Le jeune homme garda le silence et se remit à manger. Sans qu’il s’en aperçût, la mère examinait son large visage grêlé, essayant d’y trouver quelque chose qui la réconciliât avec la personne massive et pesante du jeune homme. Et quand elle rencontrait le regard perçant de ses petits yeux, elle remuait les sourcils. André se prenait la tête entre les mains et, l’air agité, tantôt se mettait à parler et à rire, tantôt, s’interrompant brusquement, sifflotait un air.

Il semblait à la mère qu’elle comprenait la cause de l’inquiétude du jeune homme. Vessoftchikov était taciturne ; quand le Petit-Russien l’interrogeait sur n’importe quoi, il répondait brièvement, avec une répugnance visible.
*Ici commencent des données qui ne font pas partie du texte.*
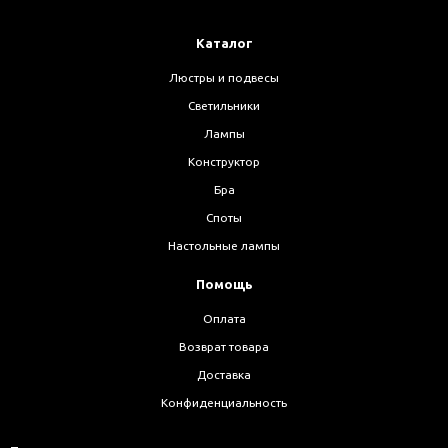
Каталог
Люстры и подвесы
Светильники
Лампы
Конструктор
Бра
Споты
Настольные лампы
Помощь
Оплата
Возврат товара
Доставка
Конфиденциальность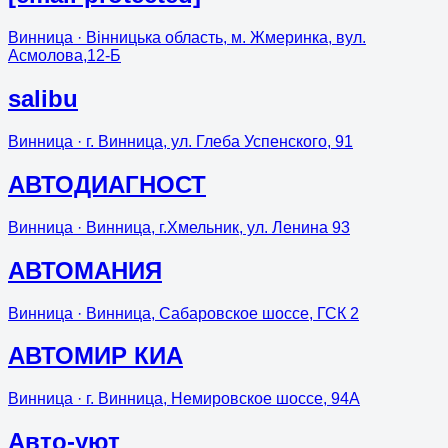
Винница
· Вінницька область, м. Жмеринка, вул.
Асмолова,12-Б
salibu
Винница
· г. Винница, ул. Глеба Успенского, 91
АВТОДИАГНОСТ
Винница
· Винница, г.Хмельник, ул. Ленина 93
АВТОМАНИЯ
Винница
· Винница, Сабаровское шоссе, ГСК 2
АВТОМИР КИА
Винница
· г. Винница, Немировское шоссе, 94А
Авто-уют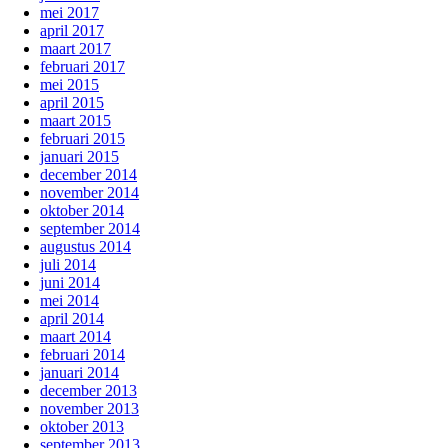
mei 2017
april 2017
maart 2017
februari 2017
mei 2015
april 2015
maart 2015
februari 2015
januari 2015
december 2014
november 2014
oktober 2014
september 2014
augustus 2014
juli 2014
juni 2014
mei 2014
april 2014
maart 2014
februari 2014
januari 2014
december 2013
november 2013
oktober 2013
september 2013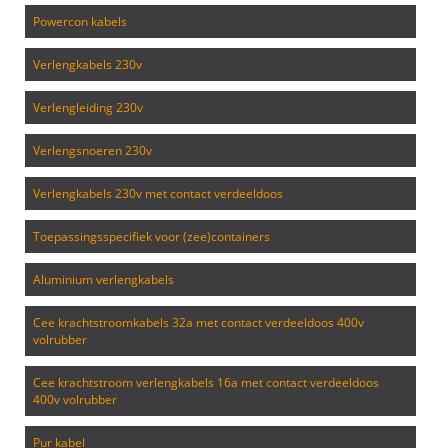
powercon kabels
verlengkabels 230v
verlengleiding 230v
verlengsnoeren 230v
verlengkabels 230v met contact verdeeldoos
toepassingsspecifiek voor (zee)containers
aluminium verlengkabels
cee krachtstroomkabels 32a met contact verdeeldoos 400v
volrubber
cee krachtstroom verlengkabels 16a met contact verdeeldoos
400v volrubber
pur kabel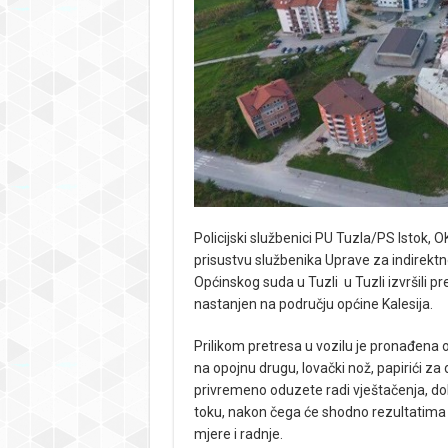
Policijski službenici PU Tuzla/PS Istok, 
prisustvu službenika Uprave za indirekt
Općinskog suda u Tuzli u Tuzli izvršili pr
nastanjen na području općine Kalesija.
Prilikom pretresa u vozilu je pronađena 
na opojnu drugu, lovački nož, papirići za
privremeno oduzete radi vještačenja, 
toku, nakon čega će shodno rezultatima
mjere i radnje.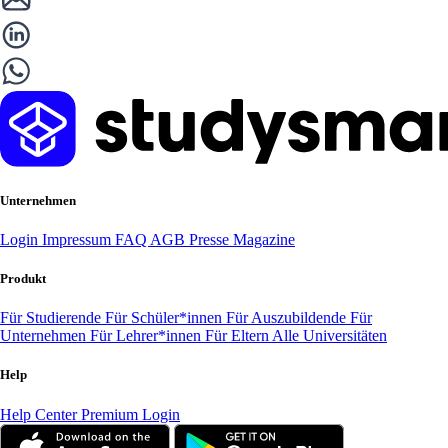
Unternehmen
Login
Impressum
FAQ
AGB
Presse
Magazine
Produkt
Für Studierende
Für Schüler*innen
Für Auszubildende
Für
Unternehmen
Für Lehrer*innen
Für Eltern
Alle Universitäten
Help
Help Center
Premium Login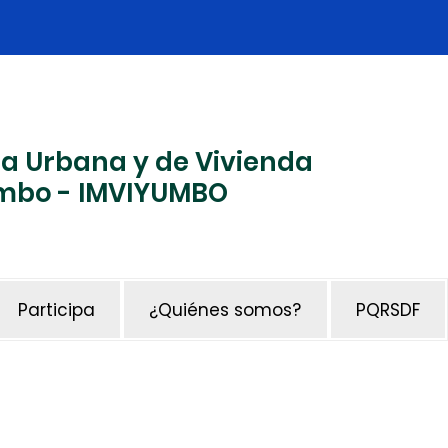
ma Urbana y de Vivienda
Yumbo - IMVIYUMBO
Participa
¿Quiénes somos?
PQRSDF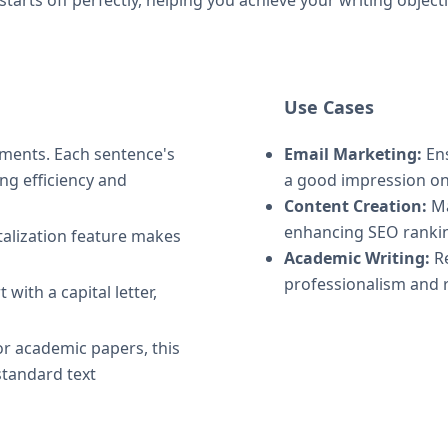
tarts off perfectly, helping you achieve your writing object
Use Cases
ments. Each sentence's
Email Marketing:
Ens
ing efficiency and
a good impression on 
Content Creation:
Ma
enhancing SEO rankin
alization feature makes
Academic Writing:
Re
professionalism and r
 with a capital letter,
or academic papers, this
standard text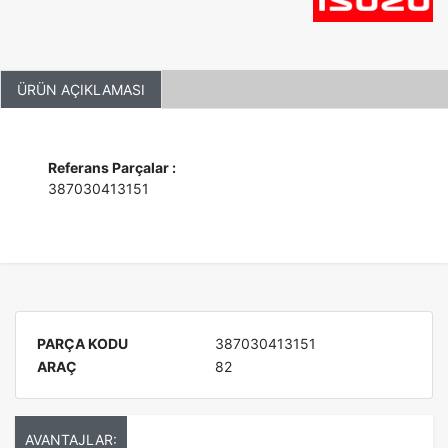
ÜRÜN AÇIKLAMASI
Referans Parçalar :
387030413151
PARÇA KODU
387030413151
ARAÇ
82
AVANTAJLAR: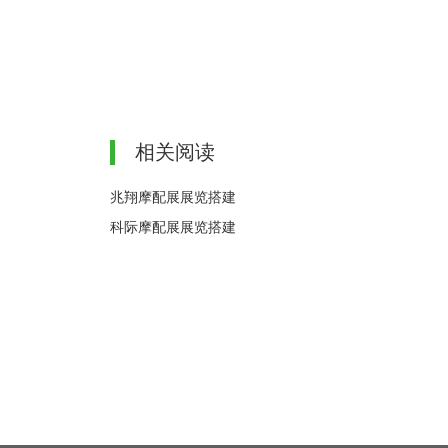
相关阅读
兆翔摩配展展览搭建
科际摩配展展览搭建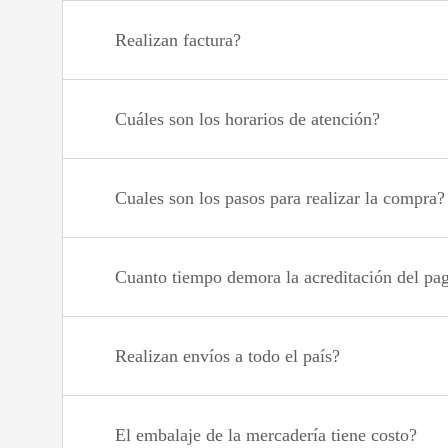
Realizan factura?
Cuáles son los horarios de atención?
Cuales son los pasos para realizar la compra?
Cuanto tiempo demora la acreditación del pa
Realizan envíos a todo el país?
El embalaje de la mercadería tiene costo?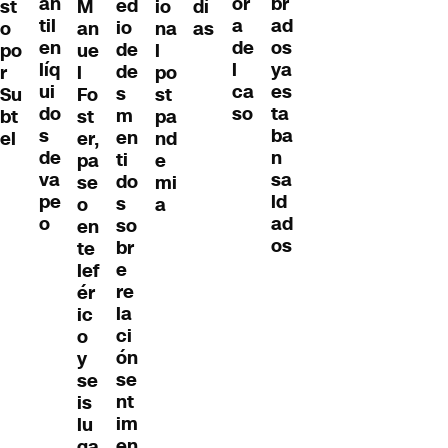
an
br
or
ed
st
M
io
dí
til
ad
a
io
o
an
na
as
en
os
de
de
po
ue
l
líq
ya
l
de
r
l
po
ui
es
ca
s
Su
Fo
st
do
ta
so
m
bt
st
pa
s
ba
en
el
er,
nd
de
n
ti
pa
e
va
sa
do
se
mi
pe
ld
s
o
a
o
ad
so
en
os
br
te
e
lef
re
ér
la
ic
ci
o
ón
y
se
se
nt
is
im
lu
en
ga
Les deux habitants de la chaumière se sentaient à l’étroit et mal à leur aise dans la petite chambre et jetaient tour à tour un furtif coup d’œil à leur visiteur. Enfin, celui-ci se leva en disant :

— J’aimerais me coucher… J’ai été longtemps enfermé, on m’a lâché subitement, je suis parti… je suis fatigué…

Lorsqu’il fut dans la cuisine, il remua encore un peu ; le bruit cessa, puis un silence de mort se fit. La mère chuchota à André :

— Il a des pensées terribles !

— C’est un garçon pas commode ! acquiesça le Petit-Russien, en hochant la tête. Mais cela passera. Moi aussi, j’étais comme lui. Quand le cœur ne brûle pas avec ardeur, il s’y accumule beaucoup de suie… Allez vous coucher, petite mère, je veux lire encore un moment…
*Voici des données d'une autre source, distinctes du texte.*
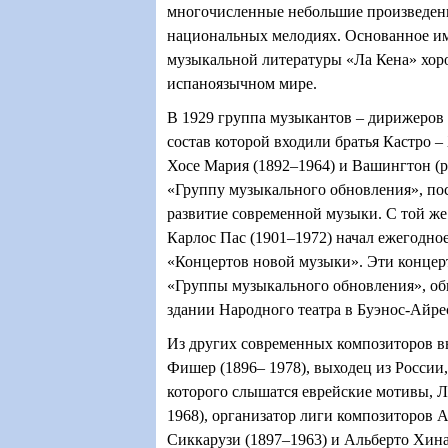
многочисленные небольшие произведен
национальных мелодиях. Основанное им
музыкальной литературы «Ла Кена» хор
испаноязычном мире.
В 1929 группа музыкантов – дирижеров 
состав которой входили братья Кастро –
Хосе Мария (1892–1964) и Вашингтон (р.
«Группу музыкального обновления», по
развитие современной музыки. С той же
Карлос Пас (1901–1972) начал ежегодно
«Концертов новой музыки». Эти концер
«Группы музыкального обновления», об
здании Народного театра в Буэнос-Айре
Из других современных композиторов в
Фишер (1896– 1978), выходец из России
которого слышатся еврейские мотивы, 
1968), организатор лиги композиторов
Сиккарузи (1897–1963) и Альберто Хина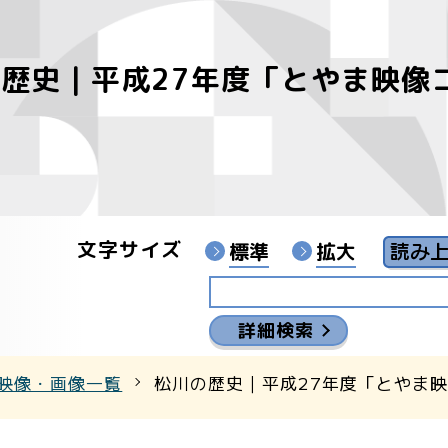
歴史｜平成27年度「とやま映像
像
ンターYouTubeチャンネル
文字サイズ
標準
拡大
詳細検索
映像・画像一覧
松川の歴史｜平成27年度「とやま映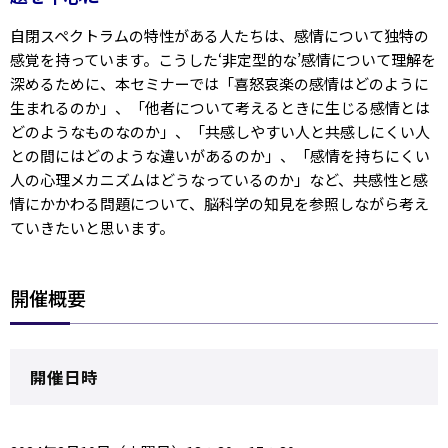
自閉スペクトラムの特性がある人たちは、感情について独特の
感覚を持っています。こうした‘非定型的な’感情について理解を
深めるために、本セミナーでは「喜怒哀楽の感情はどのように
生まれるのか」、「他者について考えるときに生じる感情とは
どのようなものなのか」、「共感しやすい人と共感しにくい人
との間にはどのような違いがあるのか」、「感情を持ちにくい
人の心理メカニズムはどうなっているのか」など、共感性と感
情にかかわる問題について、脳科学の知見を参照しながら考え
ていきたいと思います。
開催概要
開催日時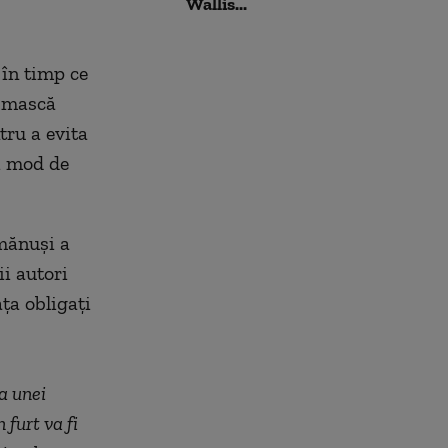
Wallis...
l-a atacat
 în timp ce
u mască
tru a evita
și mod de
 mănuși a
ii autori
ța obligați
a unei
 furt va fi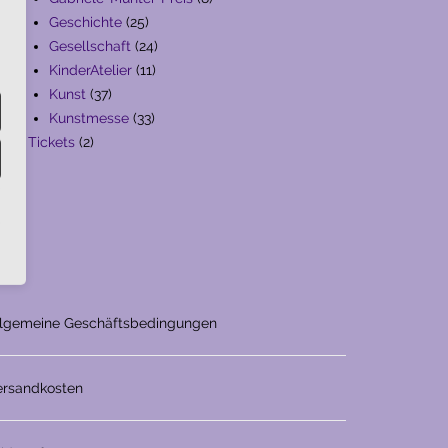
25
Produkte
Geschichte
25
Produkte
24
Gesellschaft
24
11
Produkte
KinderAtelier
11
37
Produkte
Kunst
37
Produkte
33
Kunstmesse
33
2
Produkte
Tickets
2
Produkte
llgemeine Geschäftsbedingungen
ersandkosten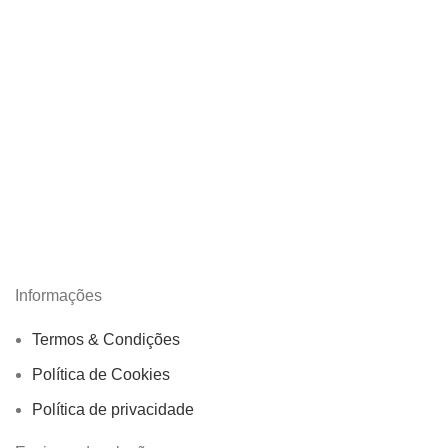
Informações
Termos & Condições
Política de Cookies
Política de privacidade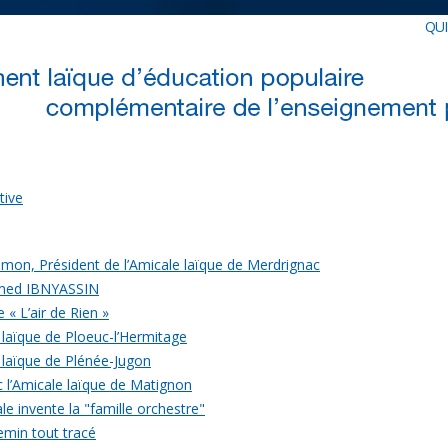
QU
tive
mon, Président de l’Amicale laïque de Merdrignac
med IBNYASSIN
 « L’air de Rien »
 laïque de Ploeuc-l’Hermitage
 laïque de Plénée-Jugon
c l’Amicale laïque de Matignon
le invente la "famille orchestre"
emin tout tracé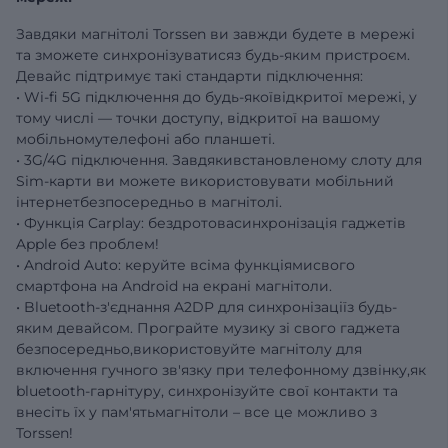
Завдяки магнітолі Torssen ви завжди будете в мережі
та зможете синхронізуватисяз будь-яким пристроєм.
Девайс підтримує такі стандарти підключення:
• Wi-fi 5G підключення до будь-якоївідкритої мережі, у
тому числі — точки доступу, відкритої на вашому
мобільномутелефоні або планшеті.
• 3G/4G підключення. Завдякивстановленому слоту для
Sim-карти ви можете використовувати мобільний
інтернетбезпосередньо в магнітолі.
• Функція Carplay: бездротовасинхронізація гаджетів
Apple без проблем!
• Android Auto: керуйте всіма функціямисвого
смартфона на Android на екрані магнітоли.
• Bluetooth-з'єднання A2DP для синхронізаціїз будь-
яким девайсом. Програйте музику зі свого гаджета
безпосередньо,використовуйте магнітолу для
включення гучного зв'язку при телефонному дзвінку,як
bluetooth-гарнітуру, синхронізуйте свої контакти та
внесіть їх у пам'ятьмагнітоли – все це можливо з
Torssen!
Elle alla dans un angle, où se trouvait un lit couvert d’indienne. Assis à la table, André entendit le chaud murmure de ses prières et de ses soupirs. Tout en tournant avec rapidité les pages de son livre, il s’essuyait le front fiévreusement, effilait sa moustache avec ses longs doigts, remuait les pieds… Le balancier de l’horloge résonnait ; aux fenêtres, le vent glissait sur les vitres en gémissant. Et la mère disait à voix basse :

— Ô Seigneur ! Que de gens il y a au monde… et chacun se plaint à sa manière… où sont ceux qui sont heureux ?

— Il y en a, il y en a ! Et bientôt, ils seront nombreux… ah ! si nombreux ! déclara le Petit-Russien.